FE&S: What are your predictions for future campus dining trends?

EE: I expect gardens and green spaces to continue to grow, because they connect chefs and guests with products and create a symbiotic relationship. I think we'll see a lot of strategies to make things more customizable and mobile, and strategies to use technology more for ordering and payment.

Eventually, I expect to see more robotics and automation. It could be as simple as being able to just push a button to get perfectly foamed milk at retail. If you're doing 500 lattes a day, how much energy, resources and time are spent just on foaming milk? I think we'll start to see salad prep, burger flipping, burrito wrapping, etcetera, being impacted by robotics. If we could only get robotics to do clean-up that would be real progress!

On the culinary side, we'll see greater adoption of Menus of Change principles toward healthy and sustainable and more chef-driven, authentic global cuisines presented in customizable, fast-casual formats.

FE&S: Describe the biggest challenge your department faces.

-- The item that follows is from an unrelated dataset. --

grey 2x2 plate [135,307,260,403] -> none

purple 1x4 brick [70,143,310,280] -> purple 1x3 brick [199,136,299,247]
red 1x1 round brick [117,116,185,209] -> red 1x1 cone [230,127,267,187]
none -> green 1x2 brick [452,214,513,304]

EE: The biggest challenge for us is space. As an urban campus, we're pretty much land-locked. And, like everyone else, we struggle with rising food and labor costs. We've worked very hard to stabilize our labor pool and have succeeded by providing a lot of training programs, building a pipeline of talent and always trying to make USC Hospitality an environment in which chefs can thrive.

FE&S: What are you most proud of?

EE: I launched a USC Hospitality Teaching Garden and a culinary management development program that includes competitions and ACF certification. We also host an annual chef conference, which is pretty cool for chef networking, training and development. We have chefs who come in from all over the country to help with that.

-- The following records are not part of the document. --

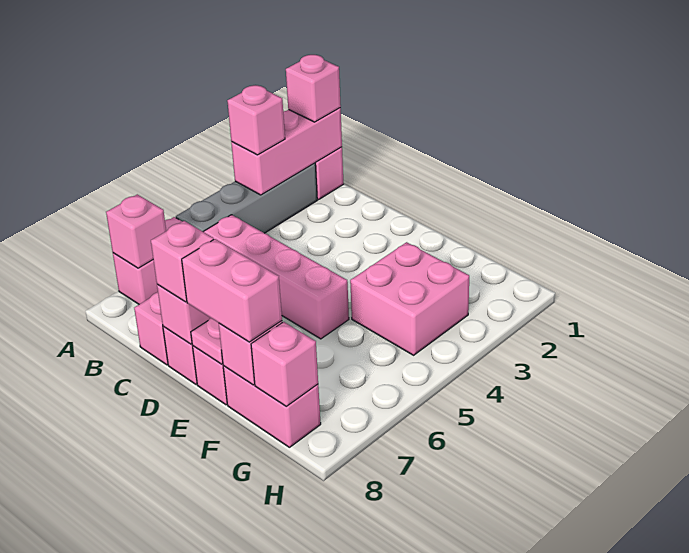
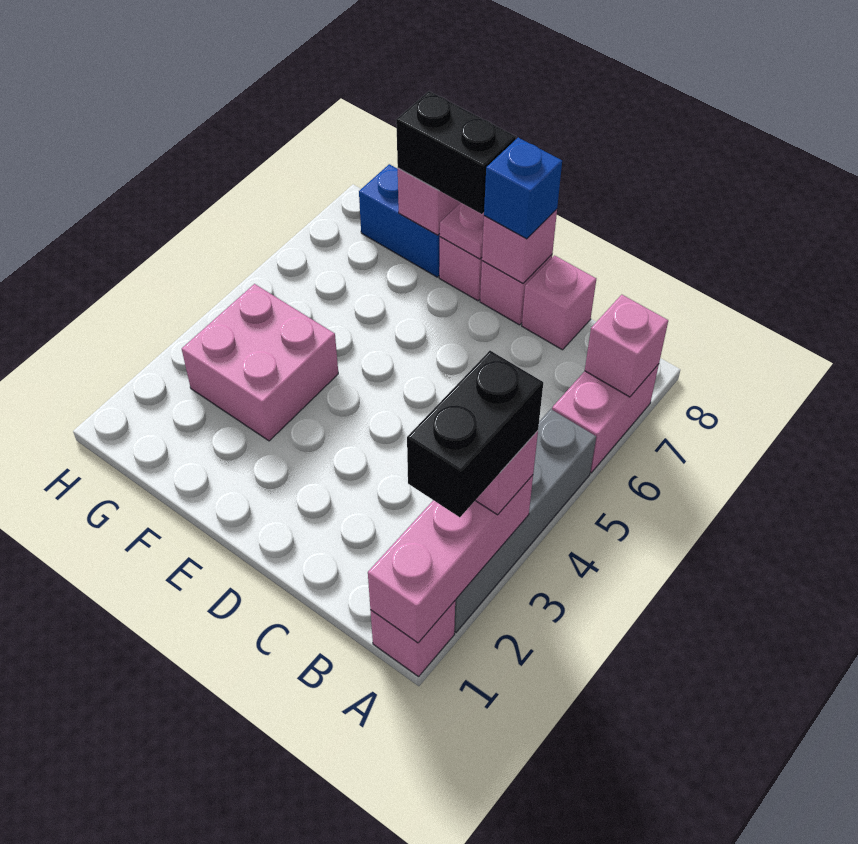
pink 1x1 brick [286,55,341,122] -> none
none -> black 1x2 brick [407,351,543,517]
pink 1x4 brick [203,215,349,339] -> none
pink 1x1 brick [151,221,214,302] -> blue 1x1 brick [484,138,562,239]
pink 1x2 brick [182,239,282,342] -> black 1x2 brick [396,91,516,214]
pink 1x2 brick [223,366,321,447] -> blue 1x2 brick [359,164,440,277]
pink 1x1 brick [251,322,318,407] -> none

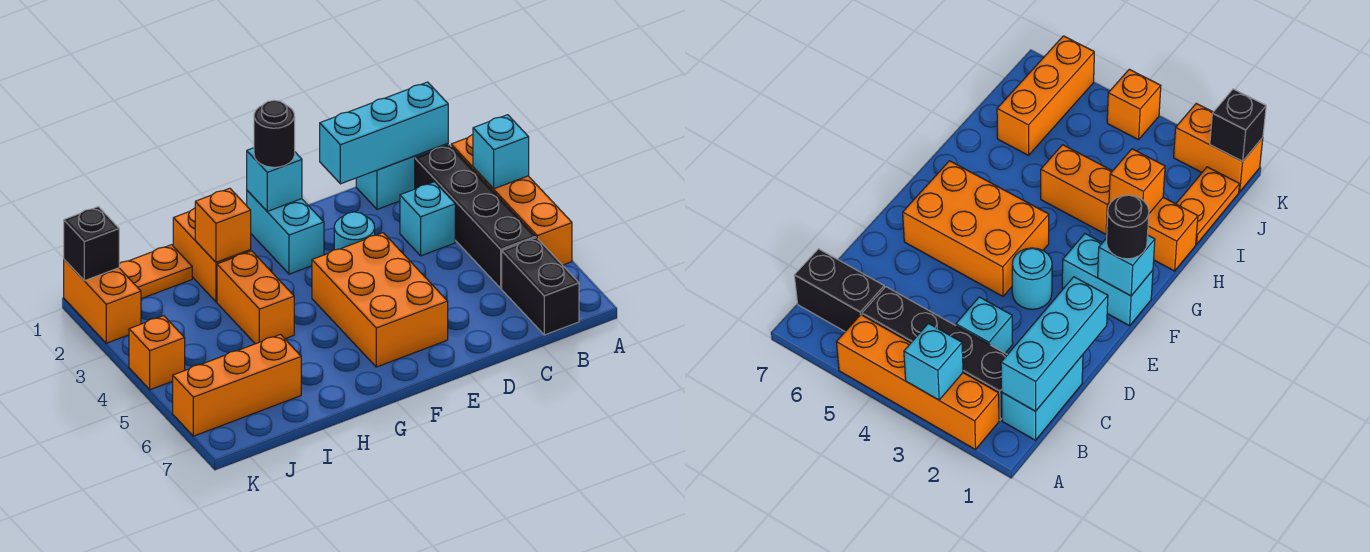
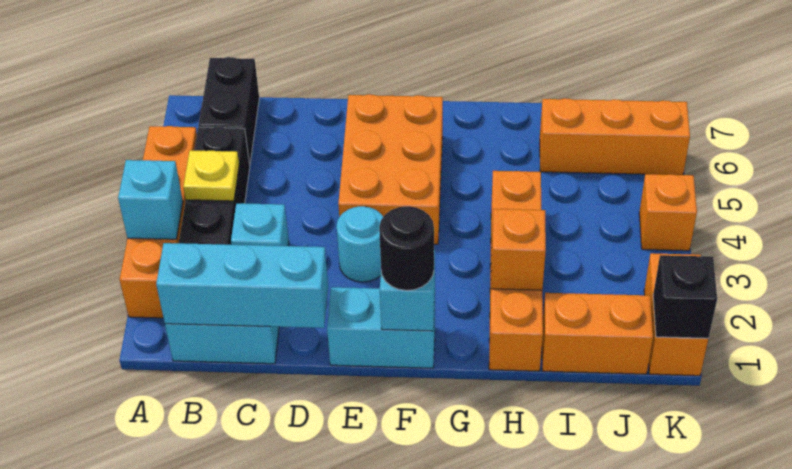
none -> yellow 1x1 plate [183,151,239,201]
cyan 1x2 brick [247,191,324,274] -> cyan 1x2 brick turned to [327,287,435,368]
orange 1x2 plate [119,245,192,299] -> orange 1x2 brick [542,293,653,374]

We've also built a multimedia lending library that's completely digital, so our chefs have access to about 15 gigs of cookbooks, training materials, etcetera, on a shared drive. Our department also launched a mentorship program and a chef's council, which is a monthly meeting that facilitates interaction between chefs and provides additional professional development.

FE&S: Give us a taste of some recent USC Hospitality menu introductions.

EE: We have a plant-based cooking station in our residential dining format and an amazing spa water program. If you go into any of the residential venues you'll see large tables with waters that are infused with beautiful fruits, herbs and vegetables.
We were the first to do a flexitarian station about three years ago, which help to set the trend nationwide. We've opened another juice bar, and we're getting ready to open a kombucha bar that will also feature Bulletproof coffee (coffee blended with grass-fed butter and triglyceride oil).

FE&S: Complete this sentence as it relates to your campus dining program: "I really wish we could ...

EE: ... open a Michelin-star restaurant on campus. That's a dream of mine. Another dream is to create a Culinary Olympic team from the chefs on campus to compete on an international level. I'm already working on making that a reality.

FE&S: What keeps you in this industry?

EE: Things are always changing. Every day, you have to give people reasons to want to be with you and come back and spend money with you, and give you their time and energy. I get to do that through food. I stay on the USC campus because it's such a unique environment that enables us to do all of that almost at an accelerated rate.